Please say how many lines below include the word "middle", with nothing beyond the number.
(ENTRIES SHOWN Opens)
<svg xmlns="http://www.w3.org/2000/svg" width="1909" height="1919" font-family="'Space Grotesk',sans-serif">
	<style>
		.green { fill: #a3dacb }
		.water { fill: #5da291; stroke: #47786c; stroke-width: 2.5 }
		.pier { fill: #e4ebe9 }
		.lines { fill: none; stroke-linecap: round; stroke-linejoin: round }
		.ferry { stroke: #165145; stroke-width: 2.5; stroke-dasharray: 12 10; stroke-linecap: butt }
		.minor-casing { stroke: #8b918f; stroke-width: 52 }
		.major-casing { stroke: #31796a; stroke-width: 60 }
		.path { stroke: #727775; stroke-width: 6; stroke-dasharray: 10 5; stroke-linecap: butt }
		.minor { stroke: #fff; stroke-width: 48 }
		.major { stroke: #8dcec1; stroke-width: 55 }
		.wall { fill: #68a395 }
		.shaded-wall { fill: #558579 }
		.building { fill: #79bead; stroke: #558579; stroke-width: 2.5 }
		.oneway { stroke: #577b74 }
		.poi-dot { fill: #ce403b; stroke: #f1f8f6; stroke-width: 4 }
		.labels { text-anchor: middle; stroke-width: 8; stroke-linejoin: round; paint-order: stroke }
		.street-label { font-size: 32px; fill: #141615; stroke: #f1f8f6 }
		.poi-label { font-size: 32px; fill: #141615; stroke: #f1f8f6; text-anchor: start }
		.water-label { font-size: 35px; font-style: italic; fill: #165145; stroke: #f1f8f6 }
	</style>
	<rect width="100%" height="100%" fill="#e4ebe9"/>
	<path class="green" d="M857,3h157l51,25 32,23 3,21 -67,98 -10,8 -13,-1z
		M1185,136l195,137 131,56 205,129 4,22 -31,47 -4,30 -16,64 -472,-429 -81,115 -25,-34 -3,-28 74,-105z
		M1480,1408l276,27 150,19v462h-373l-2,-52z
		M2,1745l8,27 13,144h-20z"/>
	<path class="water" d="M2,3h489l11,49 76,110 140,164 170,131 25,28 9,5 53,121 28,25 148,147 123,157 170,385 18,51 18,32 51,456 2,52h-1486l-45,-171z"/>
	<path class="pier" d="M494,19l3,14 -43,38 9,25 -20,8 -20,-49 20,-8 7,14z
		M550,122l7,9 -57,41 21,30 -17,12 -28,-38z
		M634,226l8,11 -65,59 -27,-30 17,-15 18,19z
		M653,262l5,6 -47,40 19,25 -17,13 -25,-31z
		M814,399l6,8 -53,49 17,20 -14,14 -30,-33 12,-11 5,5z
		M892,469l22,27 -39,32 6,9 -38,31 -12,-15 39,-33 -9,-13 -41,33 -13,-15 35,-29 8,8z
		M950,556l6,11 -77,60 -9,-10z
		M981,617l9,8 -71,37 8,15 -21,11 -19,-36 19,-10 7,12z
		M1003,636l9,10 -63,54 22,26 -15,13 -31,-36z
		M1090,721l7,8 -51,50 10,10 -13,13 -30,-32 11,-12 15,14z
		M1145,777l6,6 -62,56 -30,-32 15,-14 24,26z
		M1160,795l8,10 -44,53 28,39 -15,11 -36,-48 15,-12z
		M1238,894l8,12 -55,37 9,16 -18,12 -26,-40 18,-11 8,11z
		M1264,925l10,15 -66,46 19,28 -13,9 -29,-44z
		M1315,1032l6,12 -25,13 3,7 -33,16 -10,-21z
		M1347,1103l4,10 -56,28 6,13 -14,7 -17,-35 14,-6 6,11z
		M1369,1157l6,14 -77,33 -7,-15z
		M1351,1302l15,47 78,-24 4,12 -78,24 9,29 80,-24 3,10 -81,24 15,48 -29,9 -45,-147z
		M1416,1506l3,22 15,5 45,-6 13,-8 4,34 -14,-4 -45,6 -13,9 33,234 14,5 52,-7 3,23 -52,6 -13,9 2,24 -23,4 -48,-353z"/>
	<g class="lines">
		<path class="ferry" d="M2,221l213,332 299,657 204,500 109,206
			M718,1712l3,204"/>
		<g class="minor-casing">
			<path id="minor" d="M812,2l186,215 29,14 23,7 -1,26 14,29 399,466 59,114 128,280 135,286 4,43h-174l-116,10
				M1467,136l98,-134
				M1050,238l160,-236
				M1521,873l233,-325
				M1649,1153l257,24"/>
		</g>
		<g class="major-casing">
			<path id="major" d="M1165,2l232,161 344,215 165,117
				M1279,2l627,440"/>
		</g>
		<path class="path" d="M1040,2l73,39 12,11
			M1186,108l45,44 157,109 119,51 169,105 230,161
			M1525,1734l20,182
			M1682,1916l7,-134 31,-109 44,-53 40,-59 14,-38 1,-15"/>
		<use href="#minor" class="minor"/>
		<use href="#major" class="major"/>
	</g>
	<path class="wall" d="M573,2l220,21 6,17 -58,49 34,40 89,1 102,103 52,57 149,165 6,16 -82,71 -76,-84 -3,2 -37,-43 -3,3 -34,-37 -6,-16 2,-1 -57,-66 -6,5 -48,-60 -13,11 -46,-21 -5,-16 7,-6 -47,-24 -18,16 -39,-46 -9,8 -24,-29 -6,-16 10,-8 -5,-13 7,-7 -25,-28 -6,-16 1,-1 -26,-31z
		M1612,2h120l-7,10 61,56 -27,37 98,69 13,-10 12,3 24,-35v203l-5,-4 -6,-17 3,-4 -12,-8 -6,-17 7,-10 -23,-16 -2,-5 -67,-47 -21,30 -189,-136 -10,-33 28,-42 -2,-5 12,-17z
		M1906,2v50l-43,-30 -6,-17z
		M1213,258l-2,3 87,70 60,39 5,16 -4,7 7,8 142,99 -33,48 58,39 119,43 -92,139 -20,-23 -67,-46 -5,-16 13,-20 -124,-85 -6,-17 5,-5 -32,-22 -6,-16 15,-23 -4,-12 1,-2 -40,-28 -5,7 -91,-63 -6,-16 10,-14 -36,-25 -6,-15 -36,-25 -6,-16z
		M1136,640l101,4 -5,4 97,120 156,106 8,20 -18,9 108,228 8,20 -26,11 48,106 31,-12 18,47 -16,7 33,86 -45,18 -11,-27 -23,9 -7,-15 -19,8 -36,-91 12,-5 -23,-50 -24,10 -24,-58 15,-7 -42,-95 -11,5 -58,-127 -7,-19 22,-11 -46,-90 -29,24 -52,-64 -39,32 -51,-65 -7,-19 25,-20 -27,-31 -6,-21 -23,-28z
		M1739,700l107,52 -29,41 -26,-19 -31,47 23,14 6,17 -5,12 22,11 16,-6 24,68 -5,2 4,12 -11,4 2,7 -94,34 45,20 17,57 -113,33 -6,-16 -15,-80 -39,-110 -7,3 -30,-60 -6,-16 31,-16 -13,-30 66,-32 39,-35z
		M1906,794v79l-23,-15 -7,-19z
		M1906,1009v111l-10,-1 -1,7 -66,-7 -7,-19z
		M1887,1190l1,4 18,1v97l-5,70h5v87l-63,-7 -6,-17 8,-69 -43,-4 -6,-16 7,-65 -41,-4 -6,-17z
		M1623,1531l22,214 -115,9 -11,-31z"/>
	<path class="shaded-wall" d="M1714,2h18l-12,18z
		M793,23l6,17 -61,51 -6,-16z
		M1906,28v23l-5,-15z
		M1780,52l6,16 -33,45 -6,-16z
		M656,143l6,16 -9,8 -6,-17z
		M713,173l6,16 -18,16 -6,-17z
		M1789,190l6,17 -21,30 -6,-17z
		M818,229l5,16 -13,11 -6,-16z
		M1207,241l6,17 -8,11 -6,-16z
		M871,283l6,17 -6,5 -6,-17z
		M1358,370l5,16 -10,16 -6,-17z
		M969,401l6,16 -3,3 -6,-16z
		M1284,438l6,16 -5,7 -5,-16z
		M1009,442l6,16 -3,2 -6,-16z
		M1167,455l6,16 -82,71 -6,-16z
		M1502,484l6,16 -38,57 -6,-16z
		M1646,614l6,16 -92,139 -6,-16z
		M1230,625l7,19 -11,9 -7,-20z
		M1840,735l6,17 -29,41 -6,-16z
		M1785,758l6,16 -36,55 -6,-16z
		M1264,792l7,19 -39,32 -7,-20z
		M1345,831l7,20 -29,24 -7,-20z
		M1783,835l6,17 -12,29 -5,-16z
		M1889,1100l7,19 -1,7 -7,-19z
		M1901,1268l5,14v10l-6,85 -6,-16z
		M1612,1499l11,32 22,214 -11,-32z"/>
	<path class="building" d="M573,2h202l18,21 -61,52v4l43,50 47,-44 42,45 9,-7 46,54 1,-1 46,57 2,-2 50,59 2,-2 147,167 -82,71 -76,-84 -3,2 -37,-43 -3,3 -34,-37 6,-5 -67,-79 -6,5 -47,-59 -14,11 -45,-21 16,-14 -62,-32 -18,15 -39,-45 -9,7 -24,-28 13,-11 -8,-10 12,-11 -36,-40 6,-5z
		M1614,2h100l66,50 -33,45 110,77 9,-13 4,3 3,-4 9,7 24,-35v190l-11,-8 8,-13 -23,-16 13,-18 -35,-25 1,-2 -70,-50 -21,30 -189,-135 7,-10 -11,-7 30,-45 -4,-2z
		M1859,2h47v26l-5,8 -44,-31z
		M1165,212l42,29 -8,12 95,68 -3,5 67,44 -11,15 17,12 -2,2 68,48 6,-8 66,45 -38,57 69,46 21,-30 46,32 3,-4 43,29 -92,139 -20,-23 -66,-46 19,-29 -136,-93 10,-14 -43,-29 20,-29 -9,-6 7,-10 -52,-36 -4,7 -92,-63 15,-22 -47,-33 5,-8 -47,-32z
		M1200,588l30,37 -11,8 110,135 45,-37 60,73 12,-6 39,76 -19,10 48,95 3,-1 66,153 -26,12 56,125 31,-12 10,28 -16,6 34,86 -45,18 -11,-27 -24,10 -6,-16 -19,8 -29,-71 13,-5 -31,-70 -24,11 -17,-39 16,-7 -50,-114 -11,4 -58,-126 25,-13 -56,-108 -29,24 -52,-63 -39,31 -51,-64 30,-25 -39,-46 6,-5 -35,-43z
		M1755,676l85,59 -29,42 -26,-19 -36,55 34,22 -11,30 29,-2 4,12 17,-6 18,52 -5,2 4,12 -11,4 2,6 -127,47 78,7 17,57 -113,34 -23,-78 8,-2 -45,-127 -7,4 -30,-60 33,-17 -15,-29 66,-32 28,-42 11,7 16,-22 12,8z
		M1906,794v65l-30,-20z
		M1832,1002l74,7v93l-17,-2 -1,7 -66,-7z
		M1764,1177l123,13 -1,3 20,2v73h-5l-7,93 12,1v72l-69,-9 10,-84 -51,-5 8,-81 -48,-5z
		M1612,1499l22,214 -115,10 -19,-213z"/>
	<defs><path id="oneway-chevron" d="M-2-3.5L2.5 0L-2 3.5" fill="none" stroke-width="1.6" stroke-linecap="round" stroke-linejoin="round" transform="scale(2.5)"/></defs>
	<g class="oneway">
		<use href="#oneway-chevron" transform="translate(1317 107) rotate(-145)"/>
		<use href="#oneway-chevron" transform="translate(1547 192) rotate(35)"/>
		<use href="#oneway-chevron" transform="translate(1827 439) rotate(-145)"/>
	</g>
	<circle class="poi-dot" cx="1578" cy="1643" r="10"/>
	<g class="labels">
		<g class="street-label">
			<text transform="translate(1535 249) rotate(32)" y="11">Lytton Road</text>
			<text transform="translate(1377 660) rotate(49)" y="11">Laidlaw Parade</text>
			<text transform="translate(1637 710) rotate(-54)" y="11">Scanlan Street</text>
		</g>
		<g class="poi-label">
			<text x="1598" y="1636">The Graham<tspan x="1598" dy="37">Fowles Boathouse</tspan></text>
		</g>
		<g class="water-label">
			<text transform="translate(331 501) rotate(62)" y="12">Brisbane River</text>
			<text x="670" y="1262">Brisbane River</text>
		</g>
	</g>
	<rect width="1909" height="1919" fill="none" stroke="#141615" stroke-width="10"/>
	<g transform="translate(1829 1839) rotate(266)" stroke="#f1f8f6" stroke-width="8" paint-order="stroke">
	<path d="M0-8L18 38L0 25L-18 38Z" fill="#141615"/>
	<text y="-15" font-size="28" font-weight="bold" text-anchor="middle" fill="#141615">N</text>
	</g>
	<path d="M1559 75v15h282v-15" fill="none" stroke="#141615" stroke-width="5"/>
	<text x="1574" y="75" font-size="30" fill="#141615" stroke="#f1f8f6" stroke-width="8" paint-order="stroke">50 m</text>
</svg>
(ENTRIES SHOWN Closes)
▶ **OUTPUT**:
2